After From Dawn to Decadence, he published What Is a School? and Trim the College! (2002), The Modern Researcher (2003, with Henry F. Graff), and Four More Sidelights on Opera at Glimmerglass: 2001–2004 (2004).

While working on From Dawn to Decadence, Barzun finally left New York and moved to San Antonio, Texas, with his second wife, Marguerite, who was a San Antonio native. Barzun became an active part of the cultural life of his new city, giving lectures and interviews. Through most of his life, he was in the public eye less than other New York intellectuals, such as his friend and colleague Lionel Trilling. Nevertheless, Barzun maintained a consistent reputation as an elegant and insightful historian, an independent and clear-headed observer of higher education, and an incisive critic of modern culture.

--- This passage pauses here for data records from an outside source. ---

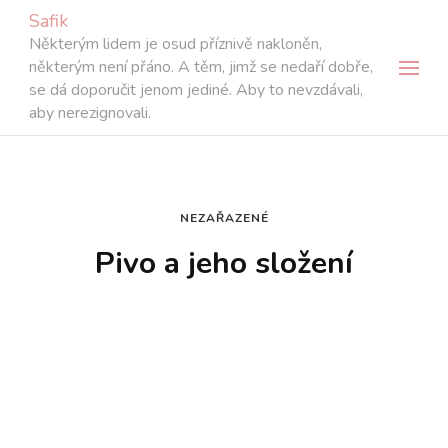
Safik
Některým lidem je osud příznivě nakloněn,
některým není přáno. A těm, jimž se nedaří dobře,
se dá doporučit jenom jediné. Aby to nevzdávali,
aby nerezignovali.
NEZAŘAZENÉ
Pivo a jeho složení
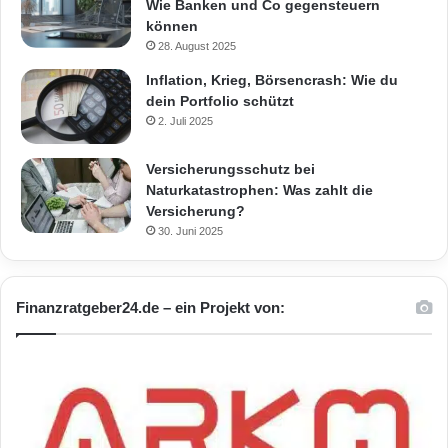
Wie Banken und Co gegensteuern
können
28. August 2025
Inflation, Krieg, Börsencrash: Wie du
dein Portfolio schützt
2. Juli 2025
Versicherungsschutz bei
Naturkatastrophen: Was zahlt die
Versicherung?
30. Juni 2025
Finanzratgeber24.de – ein Projekt von:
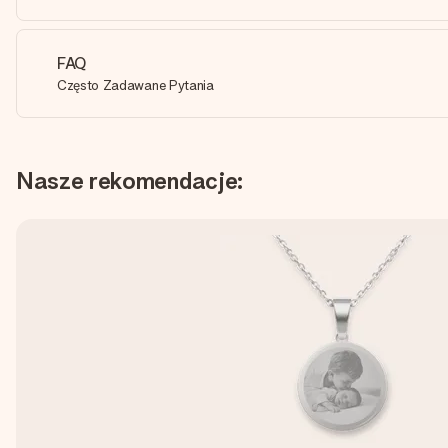
FAQ
Często Zadawane Pytania
Nasze rekomendacje:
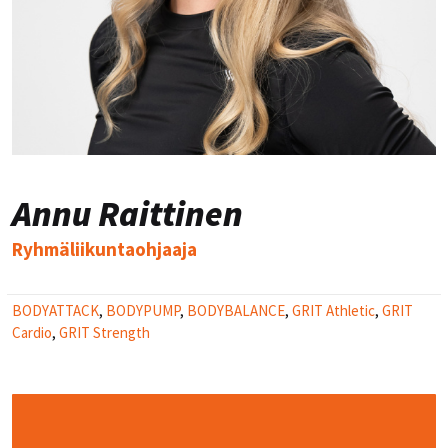
Annu Raittinen
Ryhmäliikuntaohjaaja
BODYATTACK
,
BODYPUMP
,
BODYBALANCE
,
GRIT Athletic
,
GRIT
Cardio
,
GRIT Strength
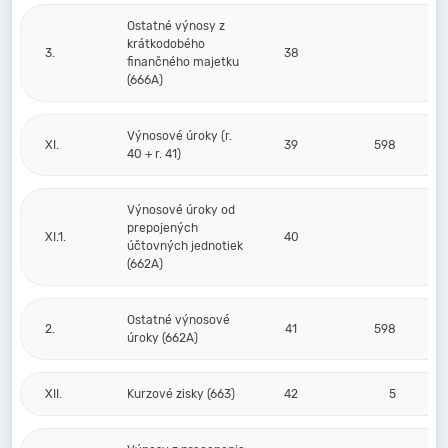
Ostatné výnosy z
krátkodobého
3.
38
finančného majetku
(666A)
Výnosové úroky (r.
XI.
39
598
40 + r. 41)
Výnosové úroky od
prepojených
XI.1.
40
účtovných jednotiek
(662A)
Ostatné výnosové
2.
41
598
úroky (662A)
XII.
Kurzové zisky (663)
42
5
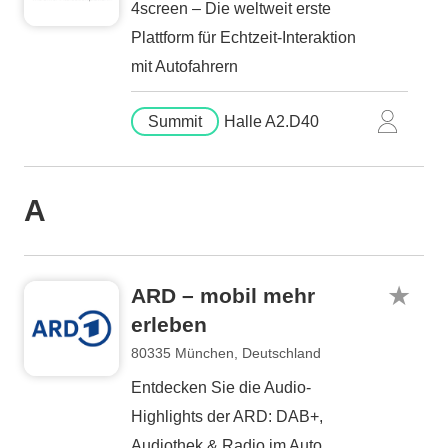
4screen – Die weltweit erste
Plattform für Echtzeit-Interaktion
mit Autofahrern
Summit
Halle A2.D40
A
ARD – mobil mehr
erleben
80335 München, Deutschland
Entdecken Sie die Audio-
Highlights der ARD: DAB+,
Audiothek & Radio im Auto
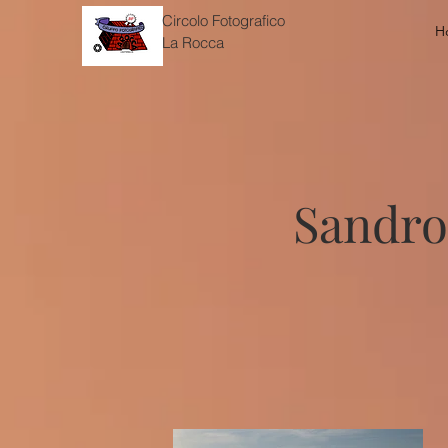
Circolo Fotografico
H
La Rocca
Sandro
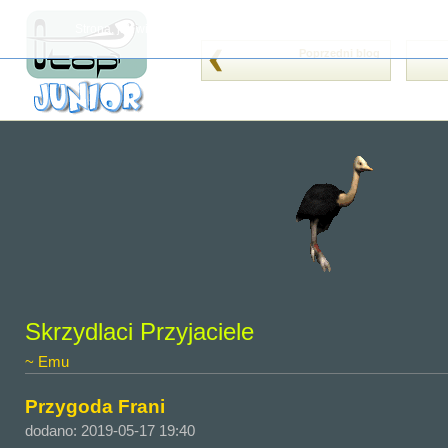
Strona, jak wiele innych, wykorzystuje cookies (tzw. ciasteczka). Je
Poprzedni blog
Skrzydlaci Przyjaciele
~ Emu
Przygoda Frani
dodano: 2019-05-17 19:40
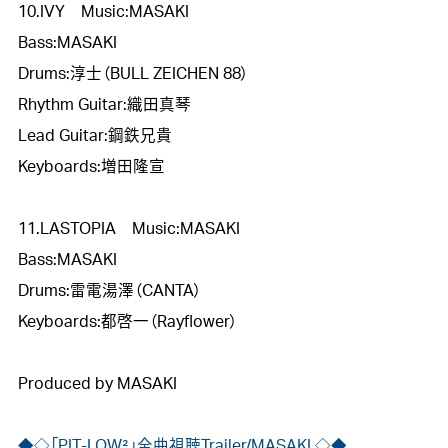
10.IVY　Music:MASAKI

Bass:MASAKI

Drums:淳士（BULL ZEICHEN 88）

Rhythm Guitar:織田真琴

Lead Guitar:鋼鉄兄貴

Keyboards:増田隆宣

11.LASTOPIA　Music:MASAKI

Bass:MASAKI

Drums:雷電湯澤（CANTA）

Keyboards:都啓一（Rayflower）

Produced by MASAKI

◆◇「PIT-LOW²」全曲視聴Trailer/MASAKI ◇◆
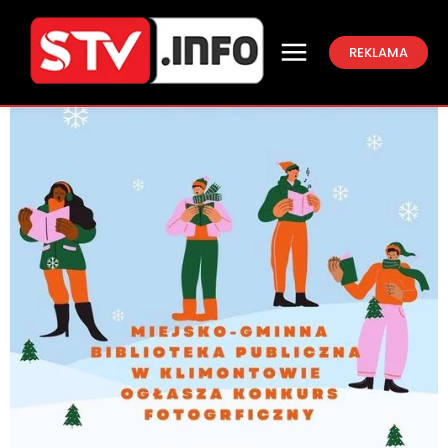
REKLAMA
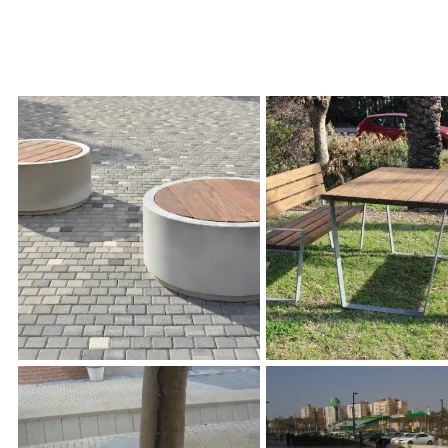
ספסלי סיאטל, פארק אריאל
ולחן, דגם טקסס
שרון, קריית ביאליק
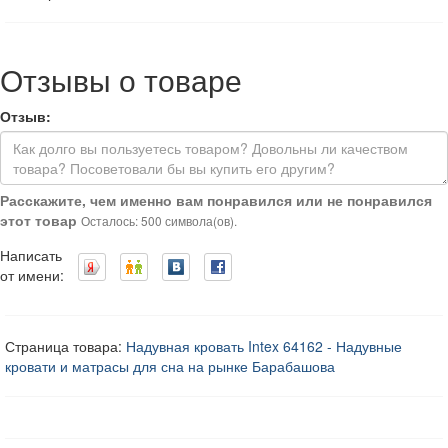
Отзывы о товаре
Отзыв:
Расскажите, чем именно вам понравился или не понравился
этот товар
Осталось: 500 символа(ов).
Написать
от имени:
Страница товара:
Надувная кровать Intex 64162 - Надувные
кровати и матрасы для сна на рынке Барабашова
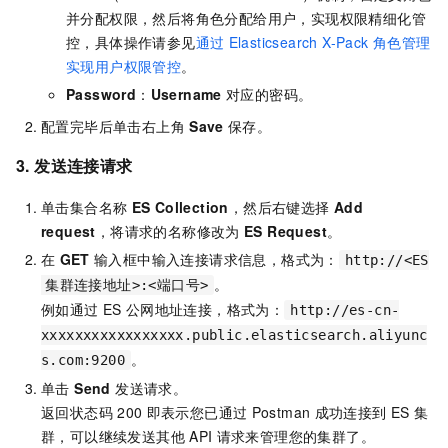
并分配权限，然后将角色分配给用户，实现权限精细化管
控，具体操作请参见
通过
Elasticsearch X-Pack
角色管理
实现用户权限管控
。
Password
：
Username
对应的密码。
配置完毕后单击右上角
Save
保存。
3. 发送连接请求
单击集合名称
ES Collection
，然后右键选择
Add
request
，将请求的名称修改为
ES Request
。
在
GET
输入框中输入连接请求信息，格式为：
http://<ES
。
集群连接地址>:<端口号>
例如通过
ES
公网地址连接，格式为：
http://es-cn-
xxxxxxxxxxxxxxxxx.public.elasticsearch.aliyunc
。
s.com:9200
单击
Send
发送请求。
返回状态码
200
即表示您已通过
Postman
成功连接到
ES
集
群，可以继续发送其他
API
请求来管理您的集群了。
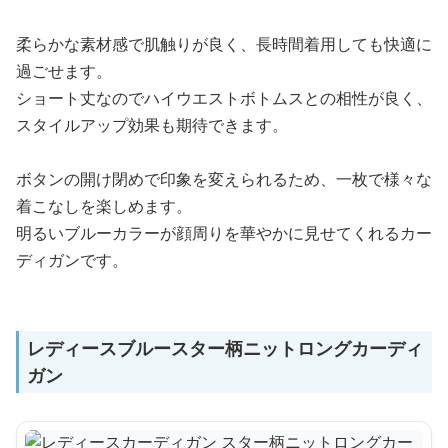
柔らかな素材感で肌触りが良く、長時間着用しても快適に
過ごせます。
ショート丈なのでハイウエストボトムスとの相性が良く、
スタイルアップ効果も期待できます。
ボタンの開け閉めで印象を変えられるため、一枚で様々な
着こなしを楽しめます。
明るいブルーカラーが顔周りを華やかに見せてくれるカー
ディガンです。
レディースブルースター柄ニットロングカーディ
ガン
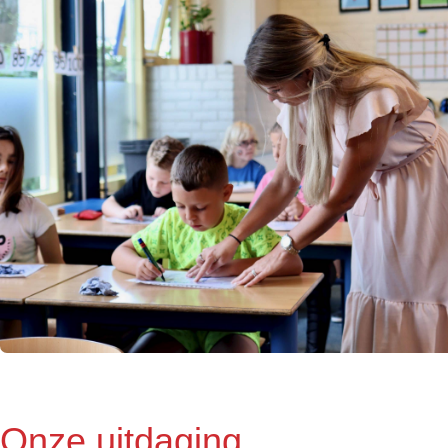
Onze uitdaging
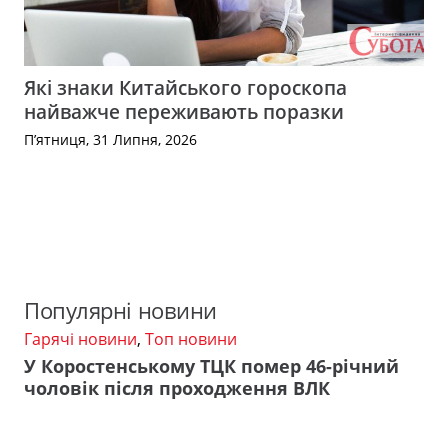
Які знаки Китайського гороскопа
найважче переживають поразки
П’ятниця, 31 Липня, 2026
Популярні новини
Гарячі новини
,
Топ новини
У Коростенському ТЦК помер 46-річний
чоловік після проходження ВЛК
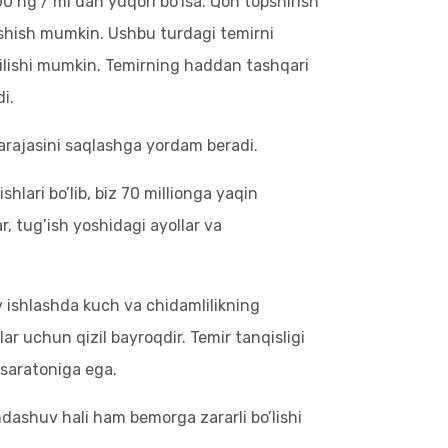
00 ng / ml dan yuqori bo’lsa. Qon topshirish
rishish mumkin. Ushbu turdagi temirni
tilishi mumkin. Temirning haddan tashqari
i.
darajasini saqlashga yordam beradi.
shlari bo’lib, biz 70 millionga yaqin
, tug’ish yoshidagi ayollar va
iy ishlashda kuch va chidamlilikning
r uchun qizil bayroqdir. Temir tanqisligi
saratoniga ega.
ndashuv hali ham bemorga zararli bo’lishi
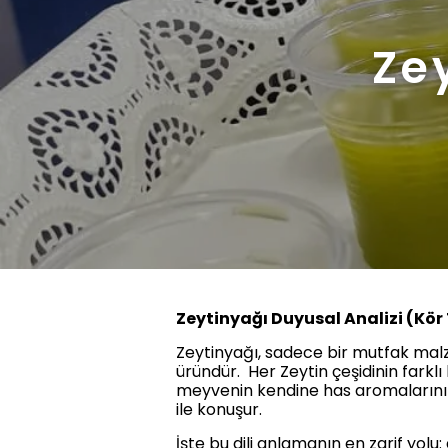
Zey
Zeytinyağı Duyusal Analizi (Kör 
Zeytinyağı, sadece bir mutfak malze
üründür. Her Zeytin çeşidinin farklı 
meyvenin kendine has aromalarını b
ile konuşur.
İşte bu dili anlamanın en zarif yolu:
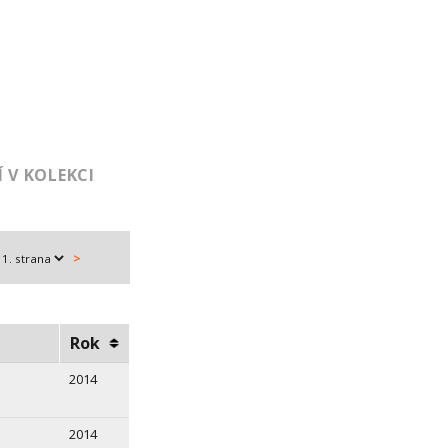
 V KOLEKCI
>
Rok
2014
2014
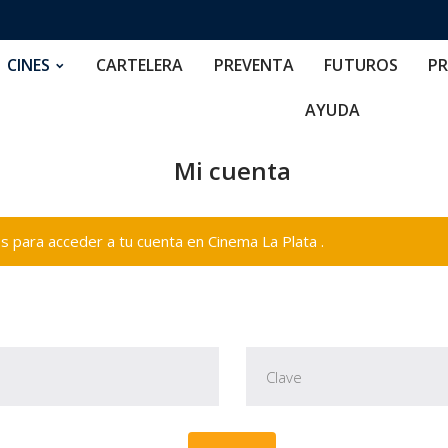
RTELERA
PREVENTA
FUTUROS
PRECIOS
NOS
CINES
CARTELERA
PREVENTA
FUTUROS
PR
AYUDA
Mi cuenta
 para acceder a tu cuenta en Cinema La Plata .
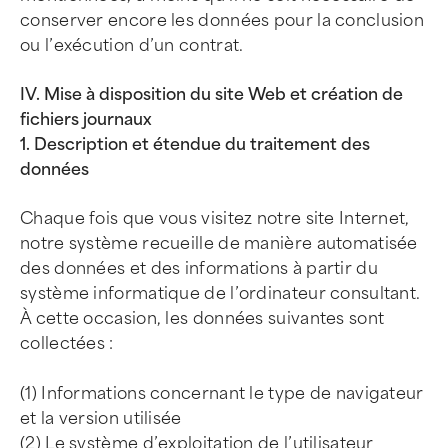
conserver encore les données pour la conclusion
ou l’exécution d’un contrat.
IV. Mise à disposition du site Web et création de
fichiers journaux
1. Description et étendue du traitement des
données
Chaque fois que vous visitez notre site Internet,
notre système recueille de manière automatisée
des données et des informations à partir du
système informatique de l’ordinateur consultant.
À cette occasion, les données suivantes sont
collectées :
(1) Informations concernant le type de navigateur
et la version utilisée
(2) Le système d’exploitation de l’utilisateur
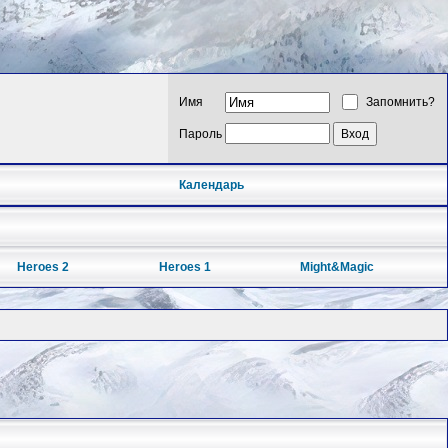
Имя
Запомнить?
Пароль
Календарь
Heroes 2
Heroes 1
Might&Magic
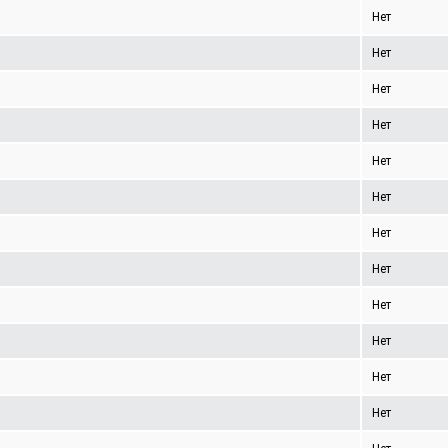
Нет
Нет
Нет
Нет
Нет
Нет
Нет
Нет
Нет
Нет
Нет
Нет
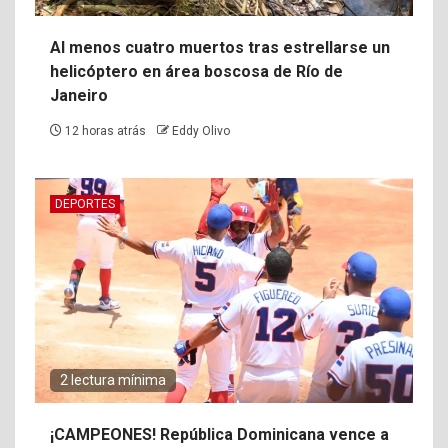
Al menos cuatro muertos tras estrellarse un
helicóptero en área boscosa de Río de
Janeiro
12 horas atrás
Eddy Olivo
DEPORTES
2 lectura mínima
¡CAMPEONES! República Dominicana vence a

Barzun died at his home in San Antonio on October 25, 2012, at the age of 104.

Bibliography

Heilbrun, Carolyn. When Men Were the Only Teachers We Had: My Teachers Barzun, Fadiman, and Trilling. Philadelphia: U of Pennsylvania P, 2002. Print.

Krystal, Arthur. Except When I Write: Reflections of a Recovering Critic. New York: Oxford UP, 2011. Print.

Rothstein, Edward. "Jacques Barzun at 104; Cultural Critic Saw the Sun Setting on the West." New York Times. New York Times, 25 Oct. 2012. Web. 21 Apr. 2016.

Russello, Gerald J. "The Achievement of Jacques Barzun." First Things. First Things, 26 Oct. 2012. Web. 21 Apr. 2016.

Trilling, Diana. The Beginning of the Journey: The Marriage of Diana and Lionel Trilling. New York: Harcourt Brace, 1993. Print.

Trilling, Lionel. “A Personal Memoir.” In From Parnassus: Essays in Honor of Jacques Barzun. Ed. Dara B. Weiner and William R. Keylor. New York: Harper & Row, 1976. Print.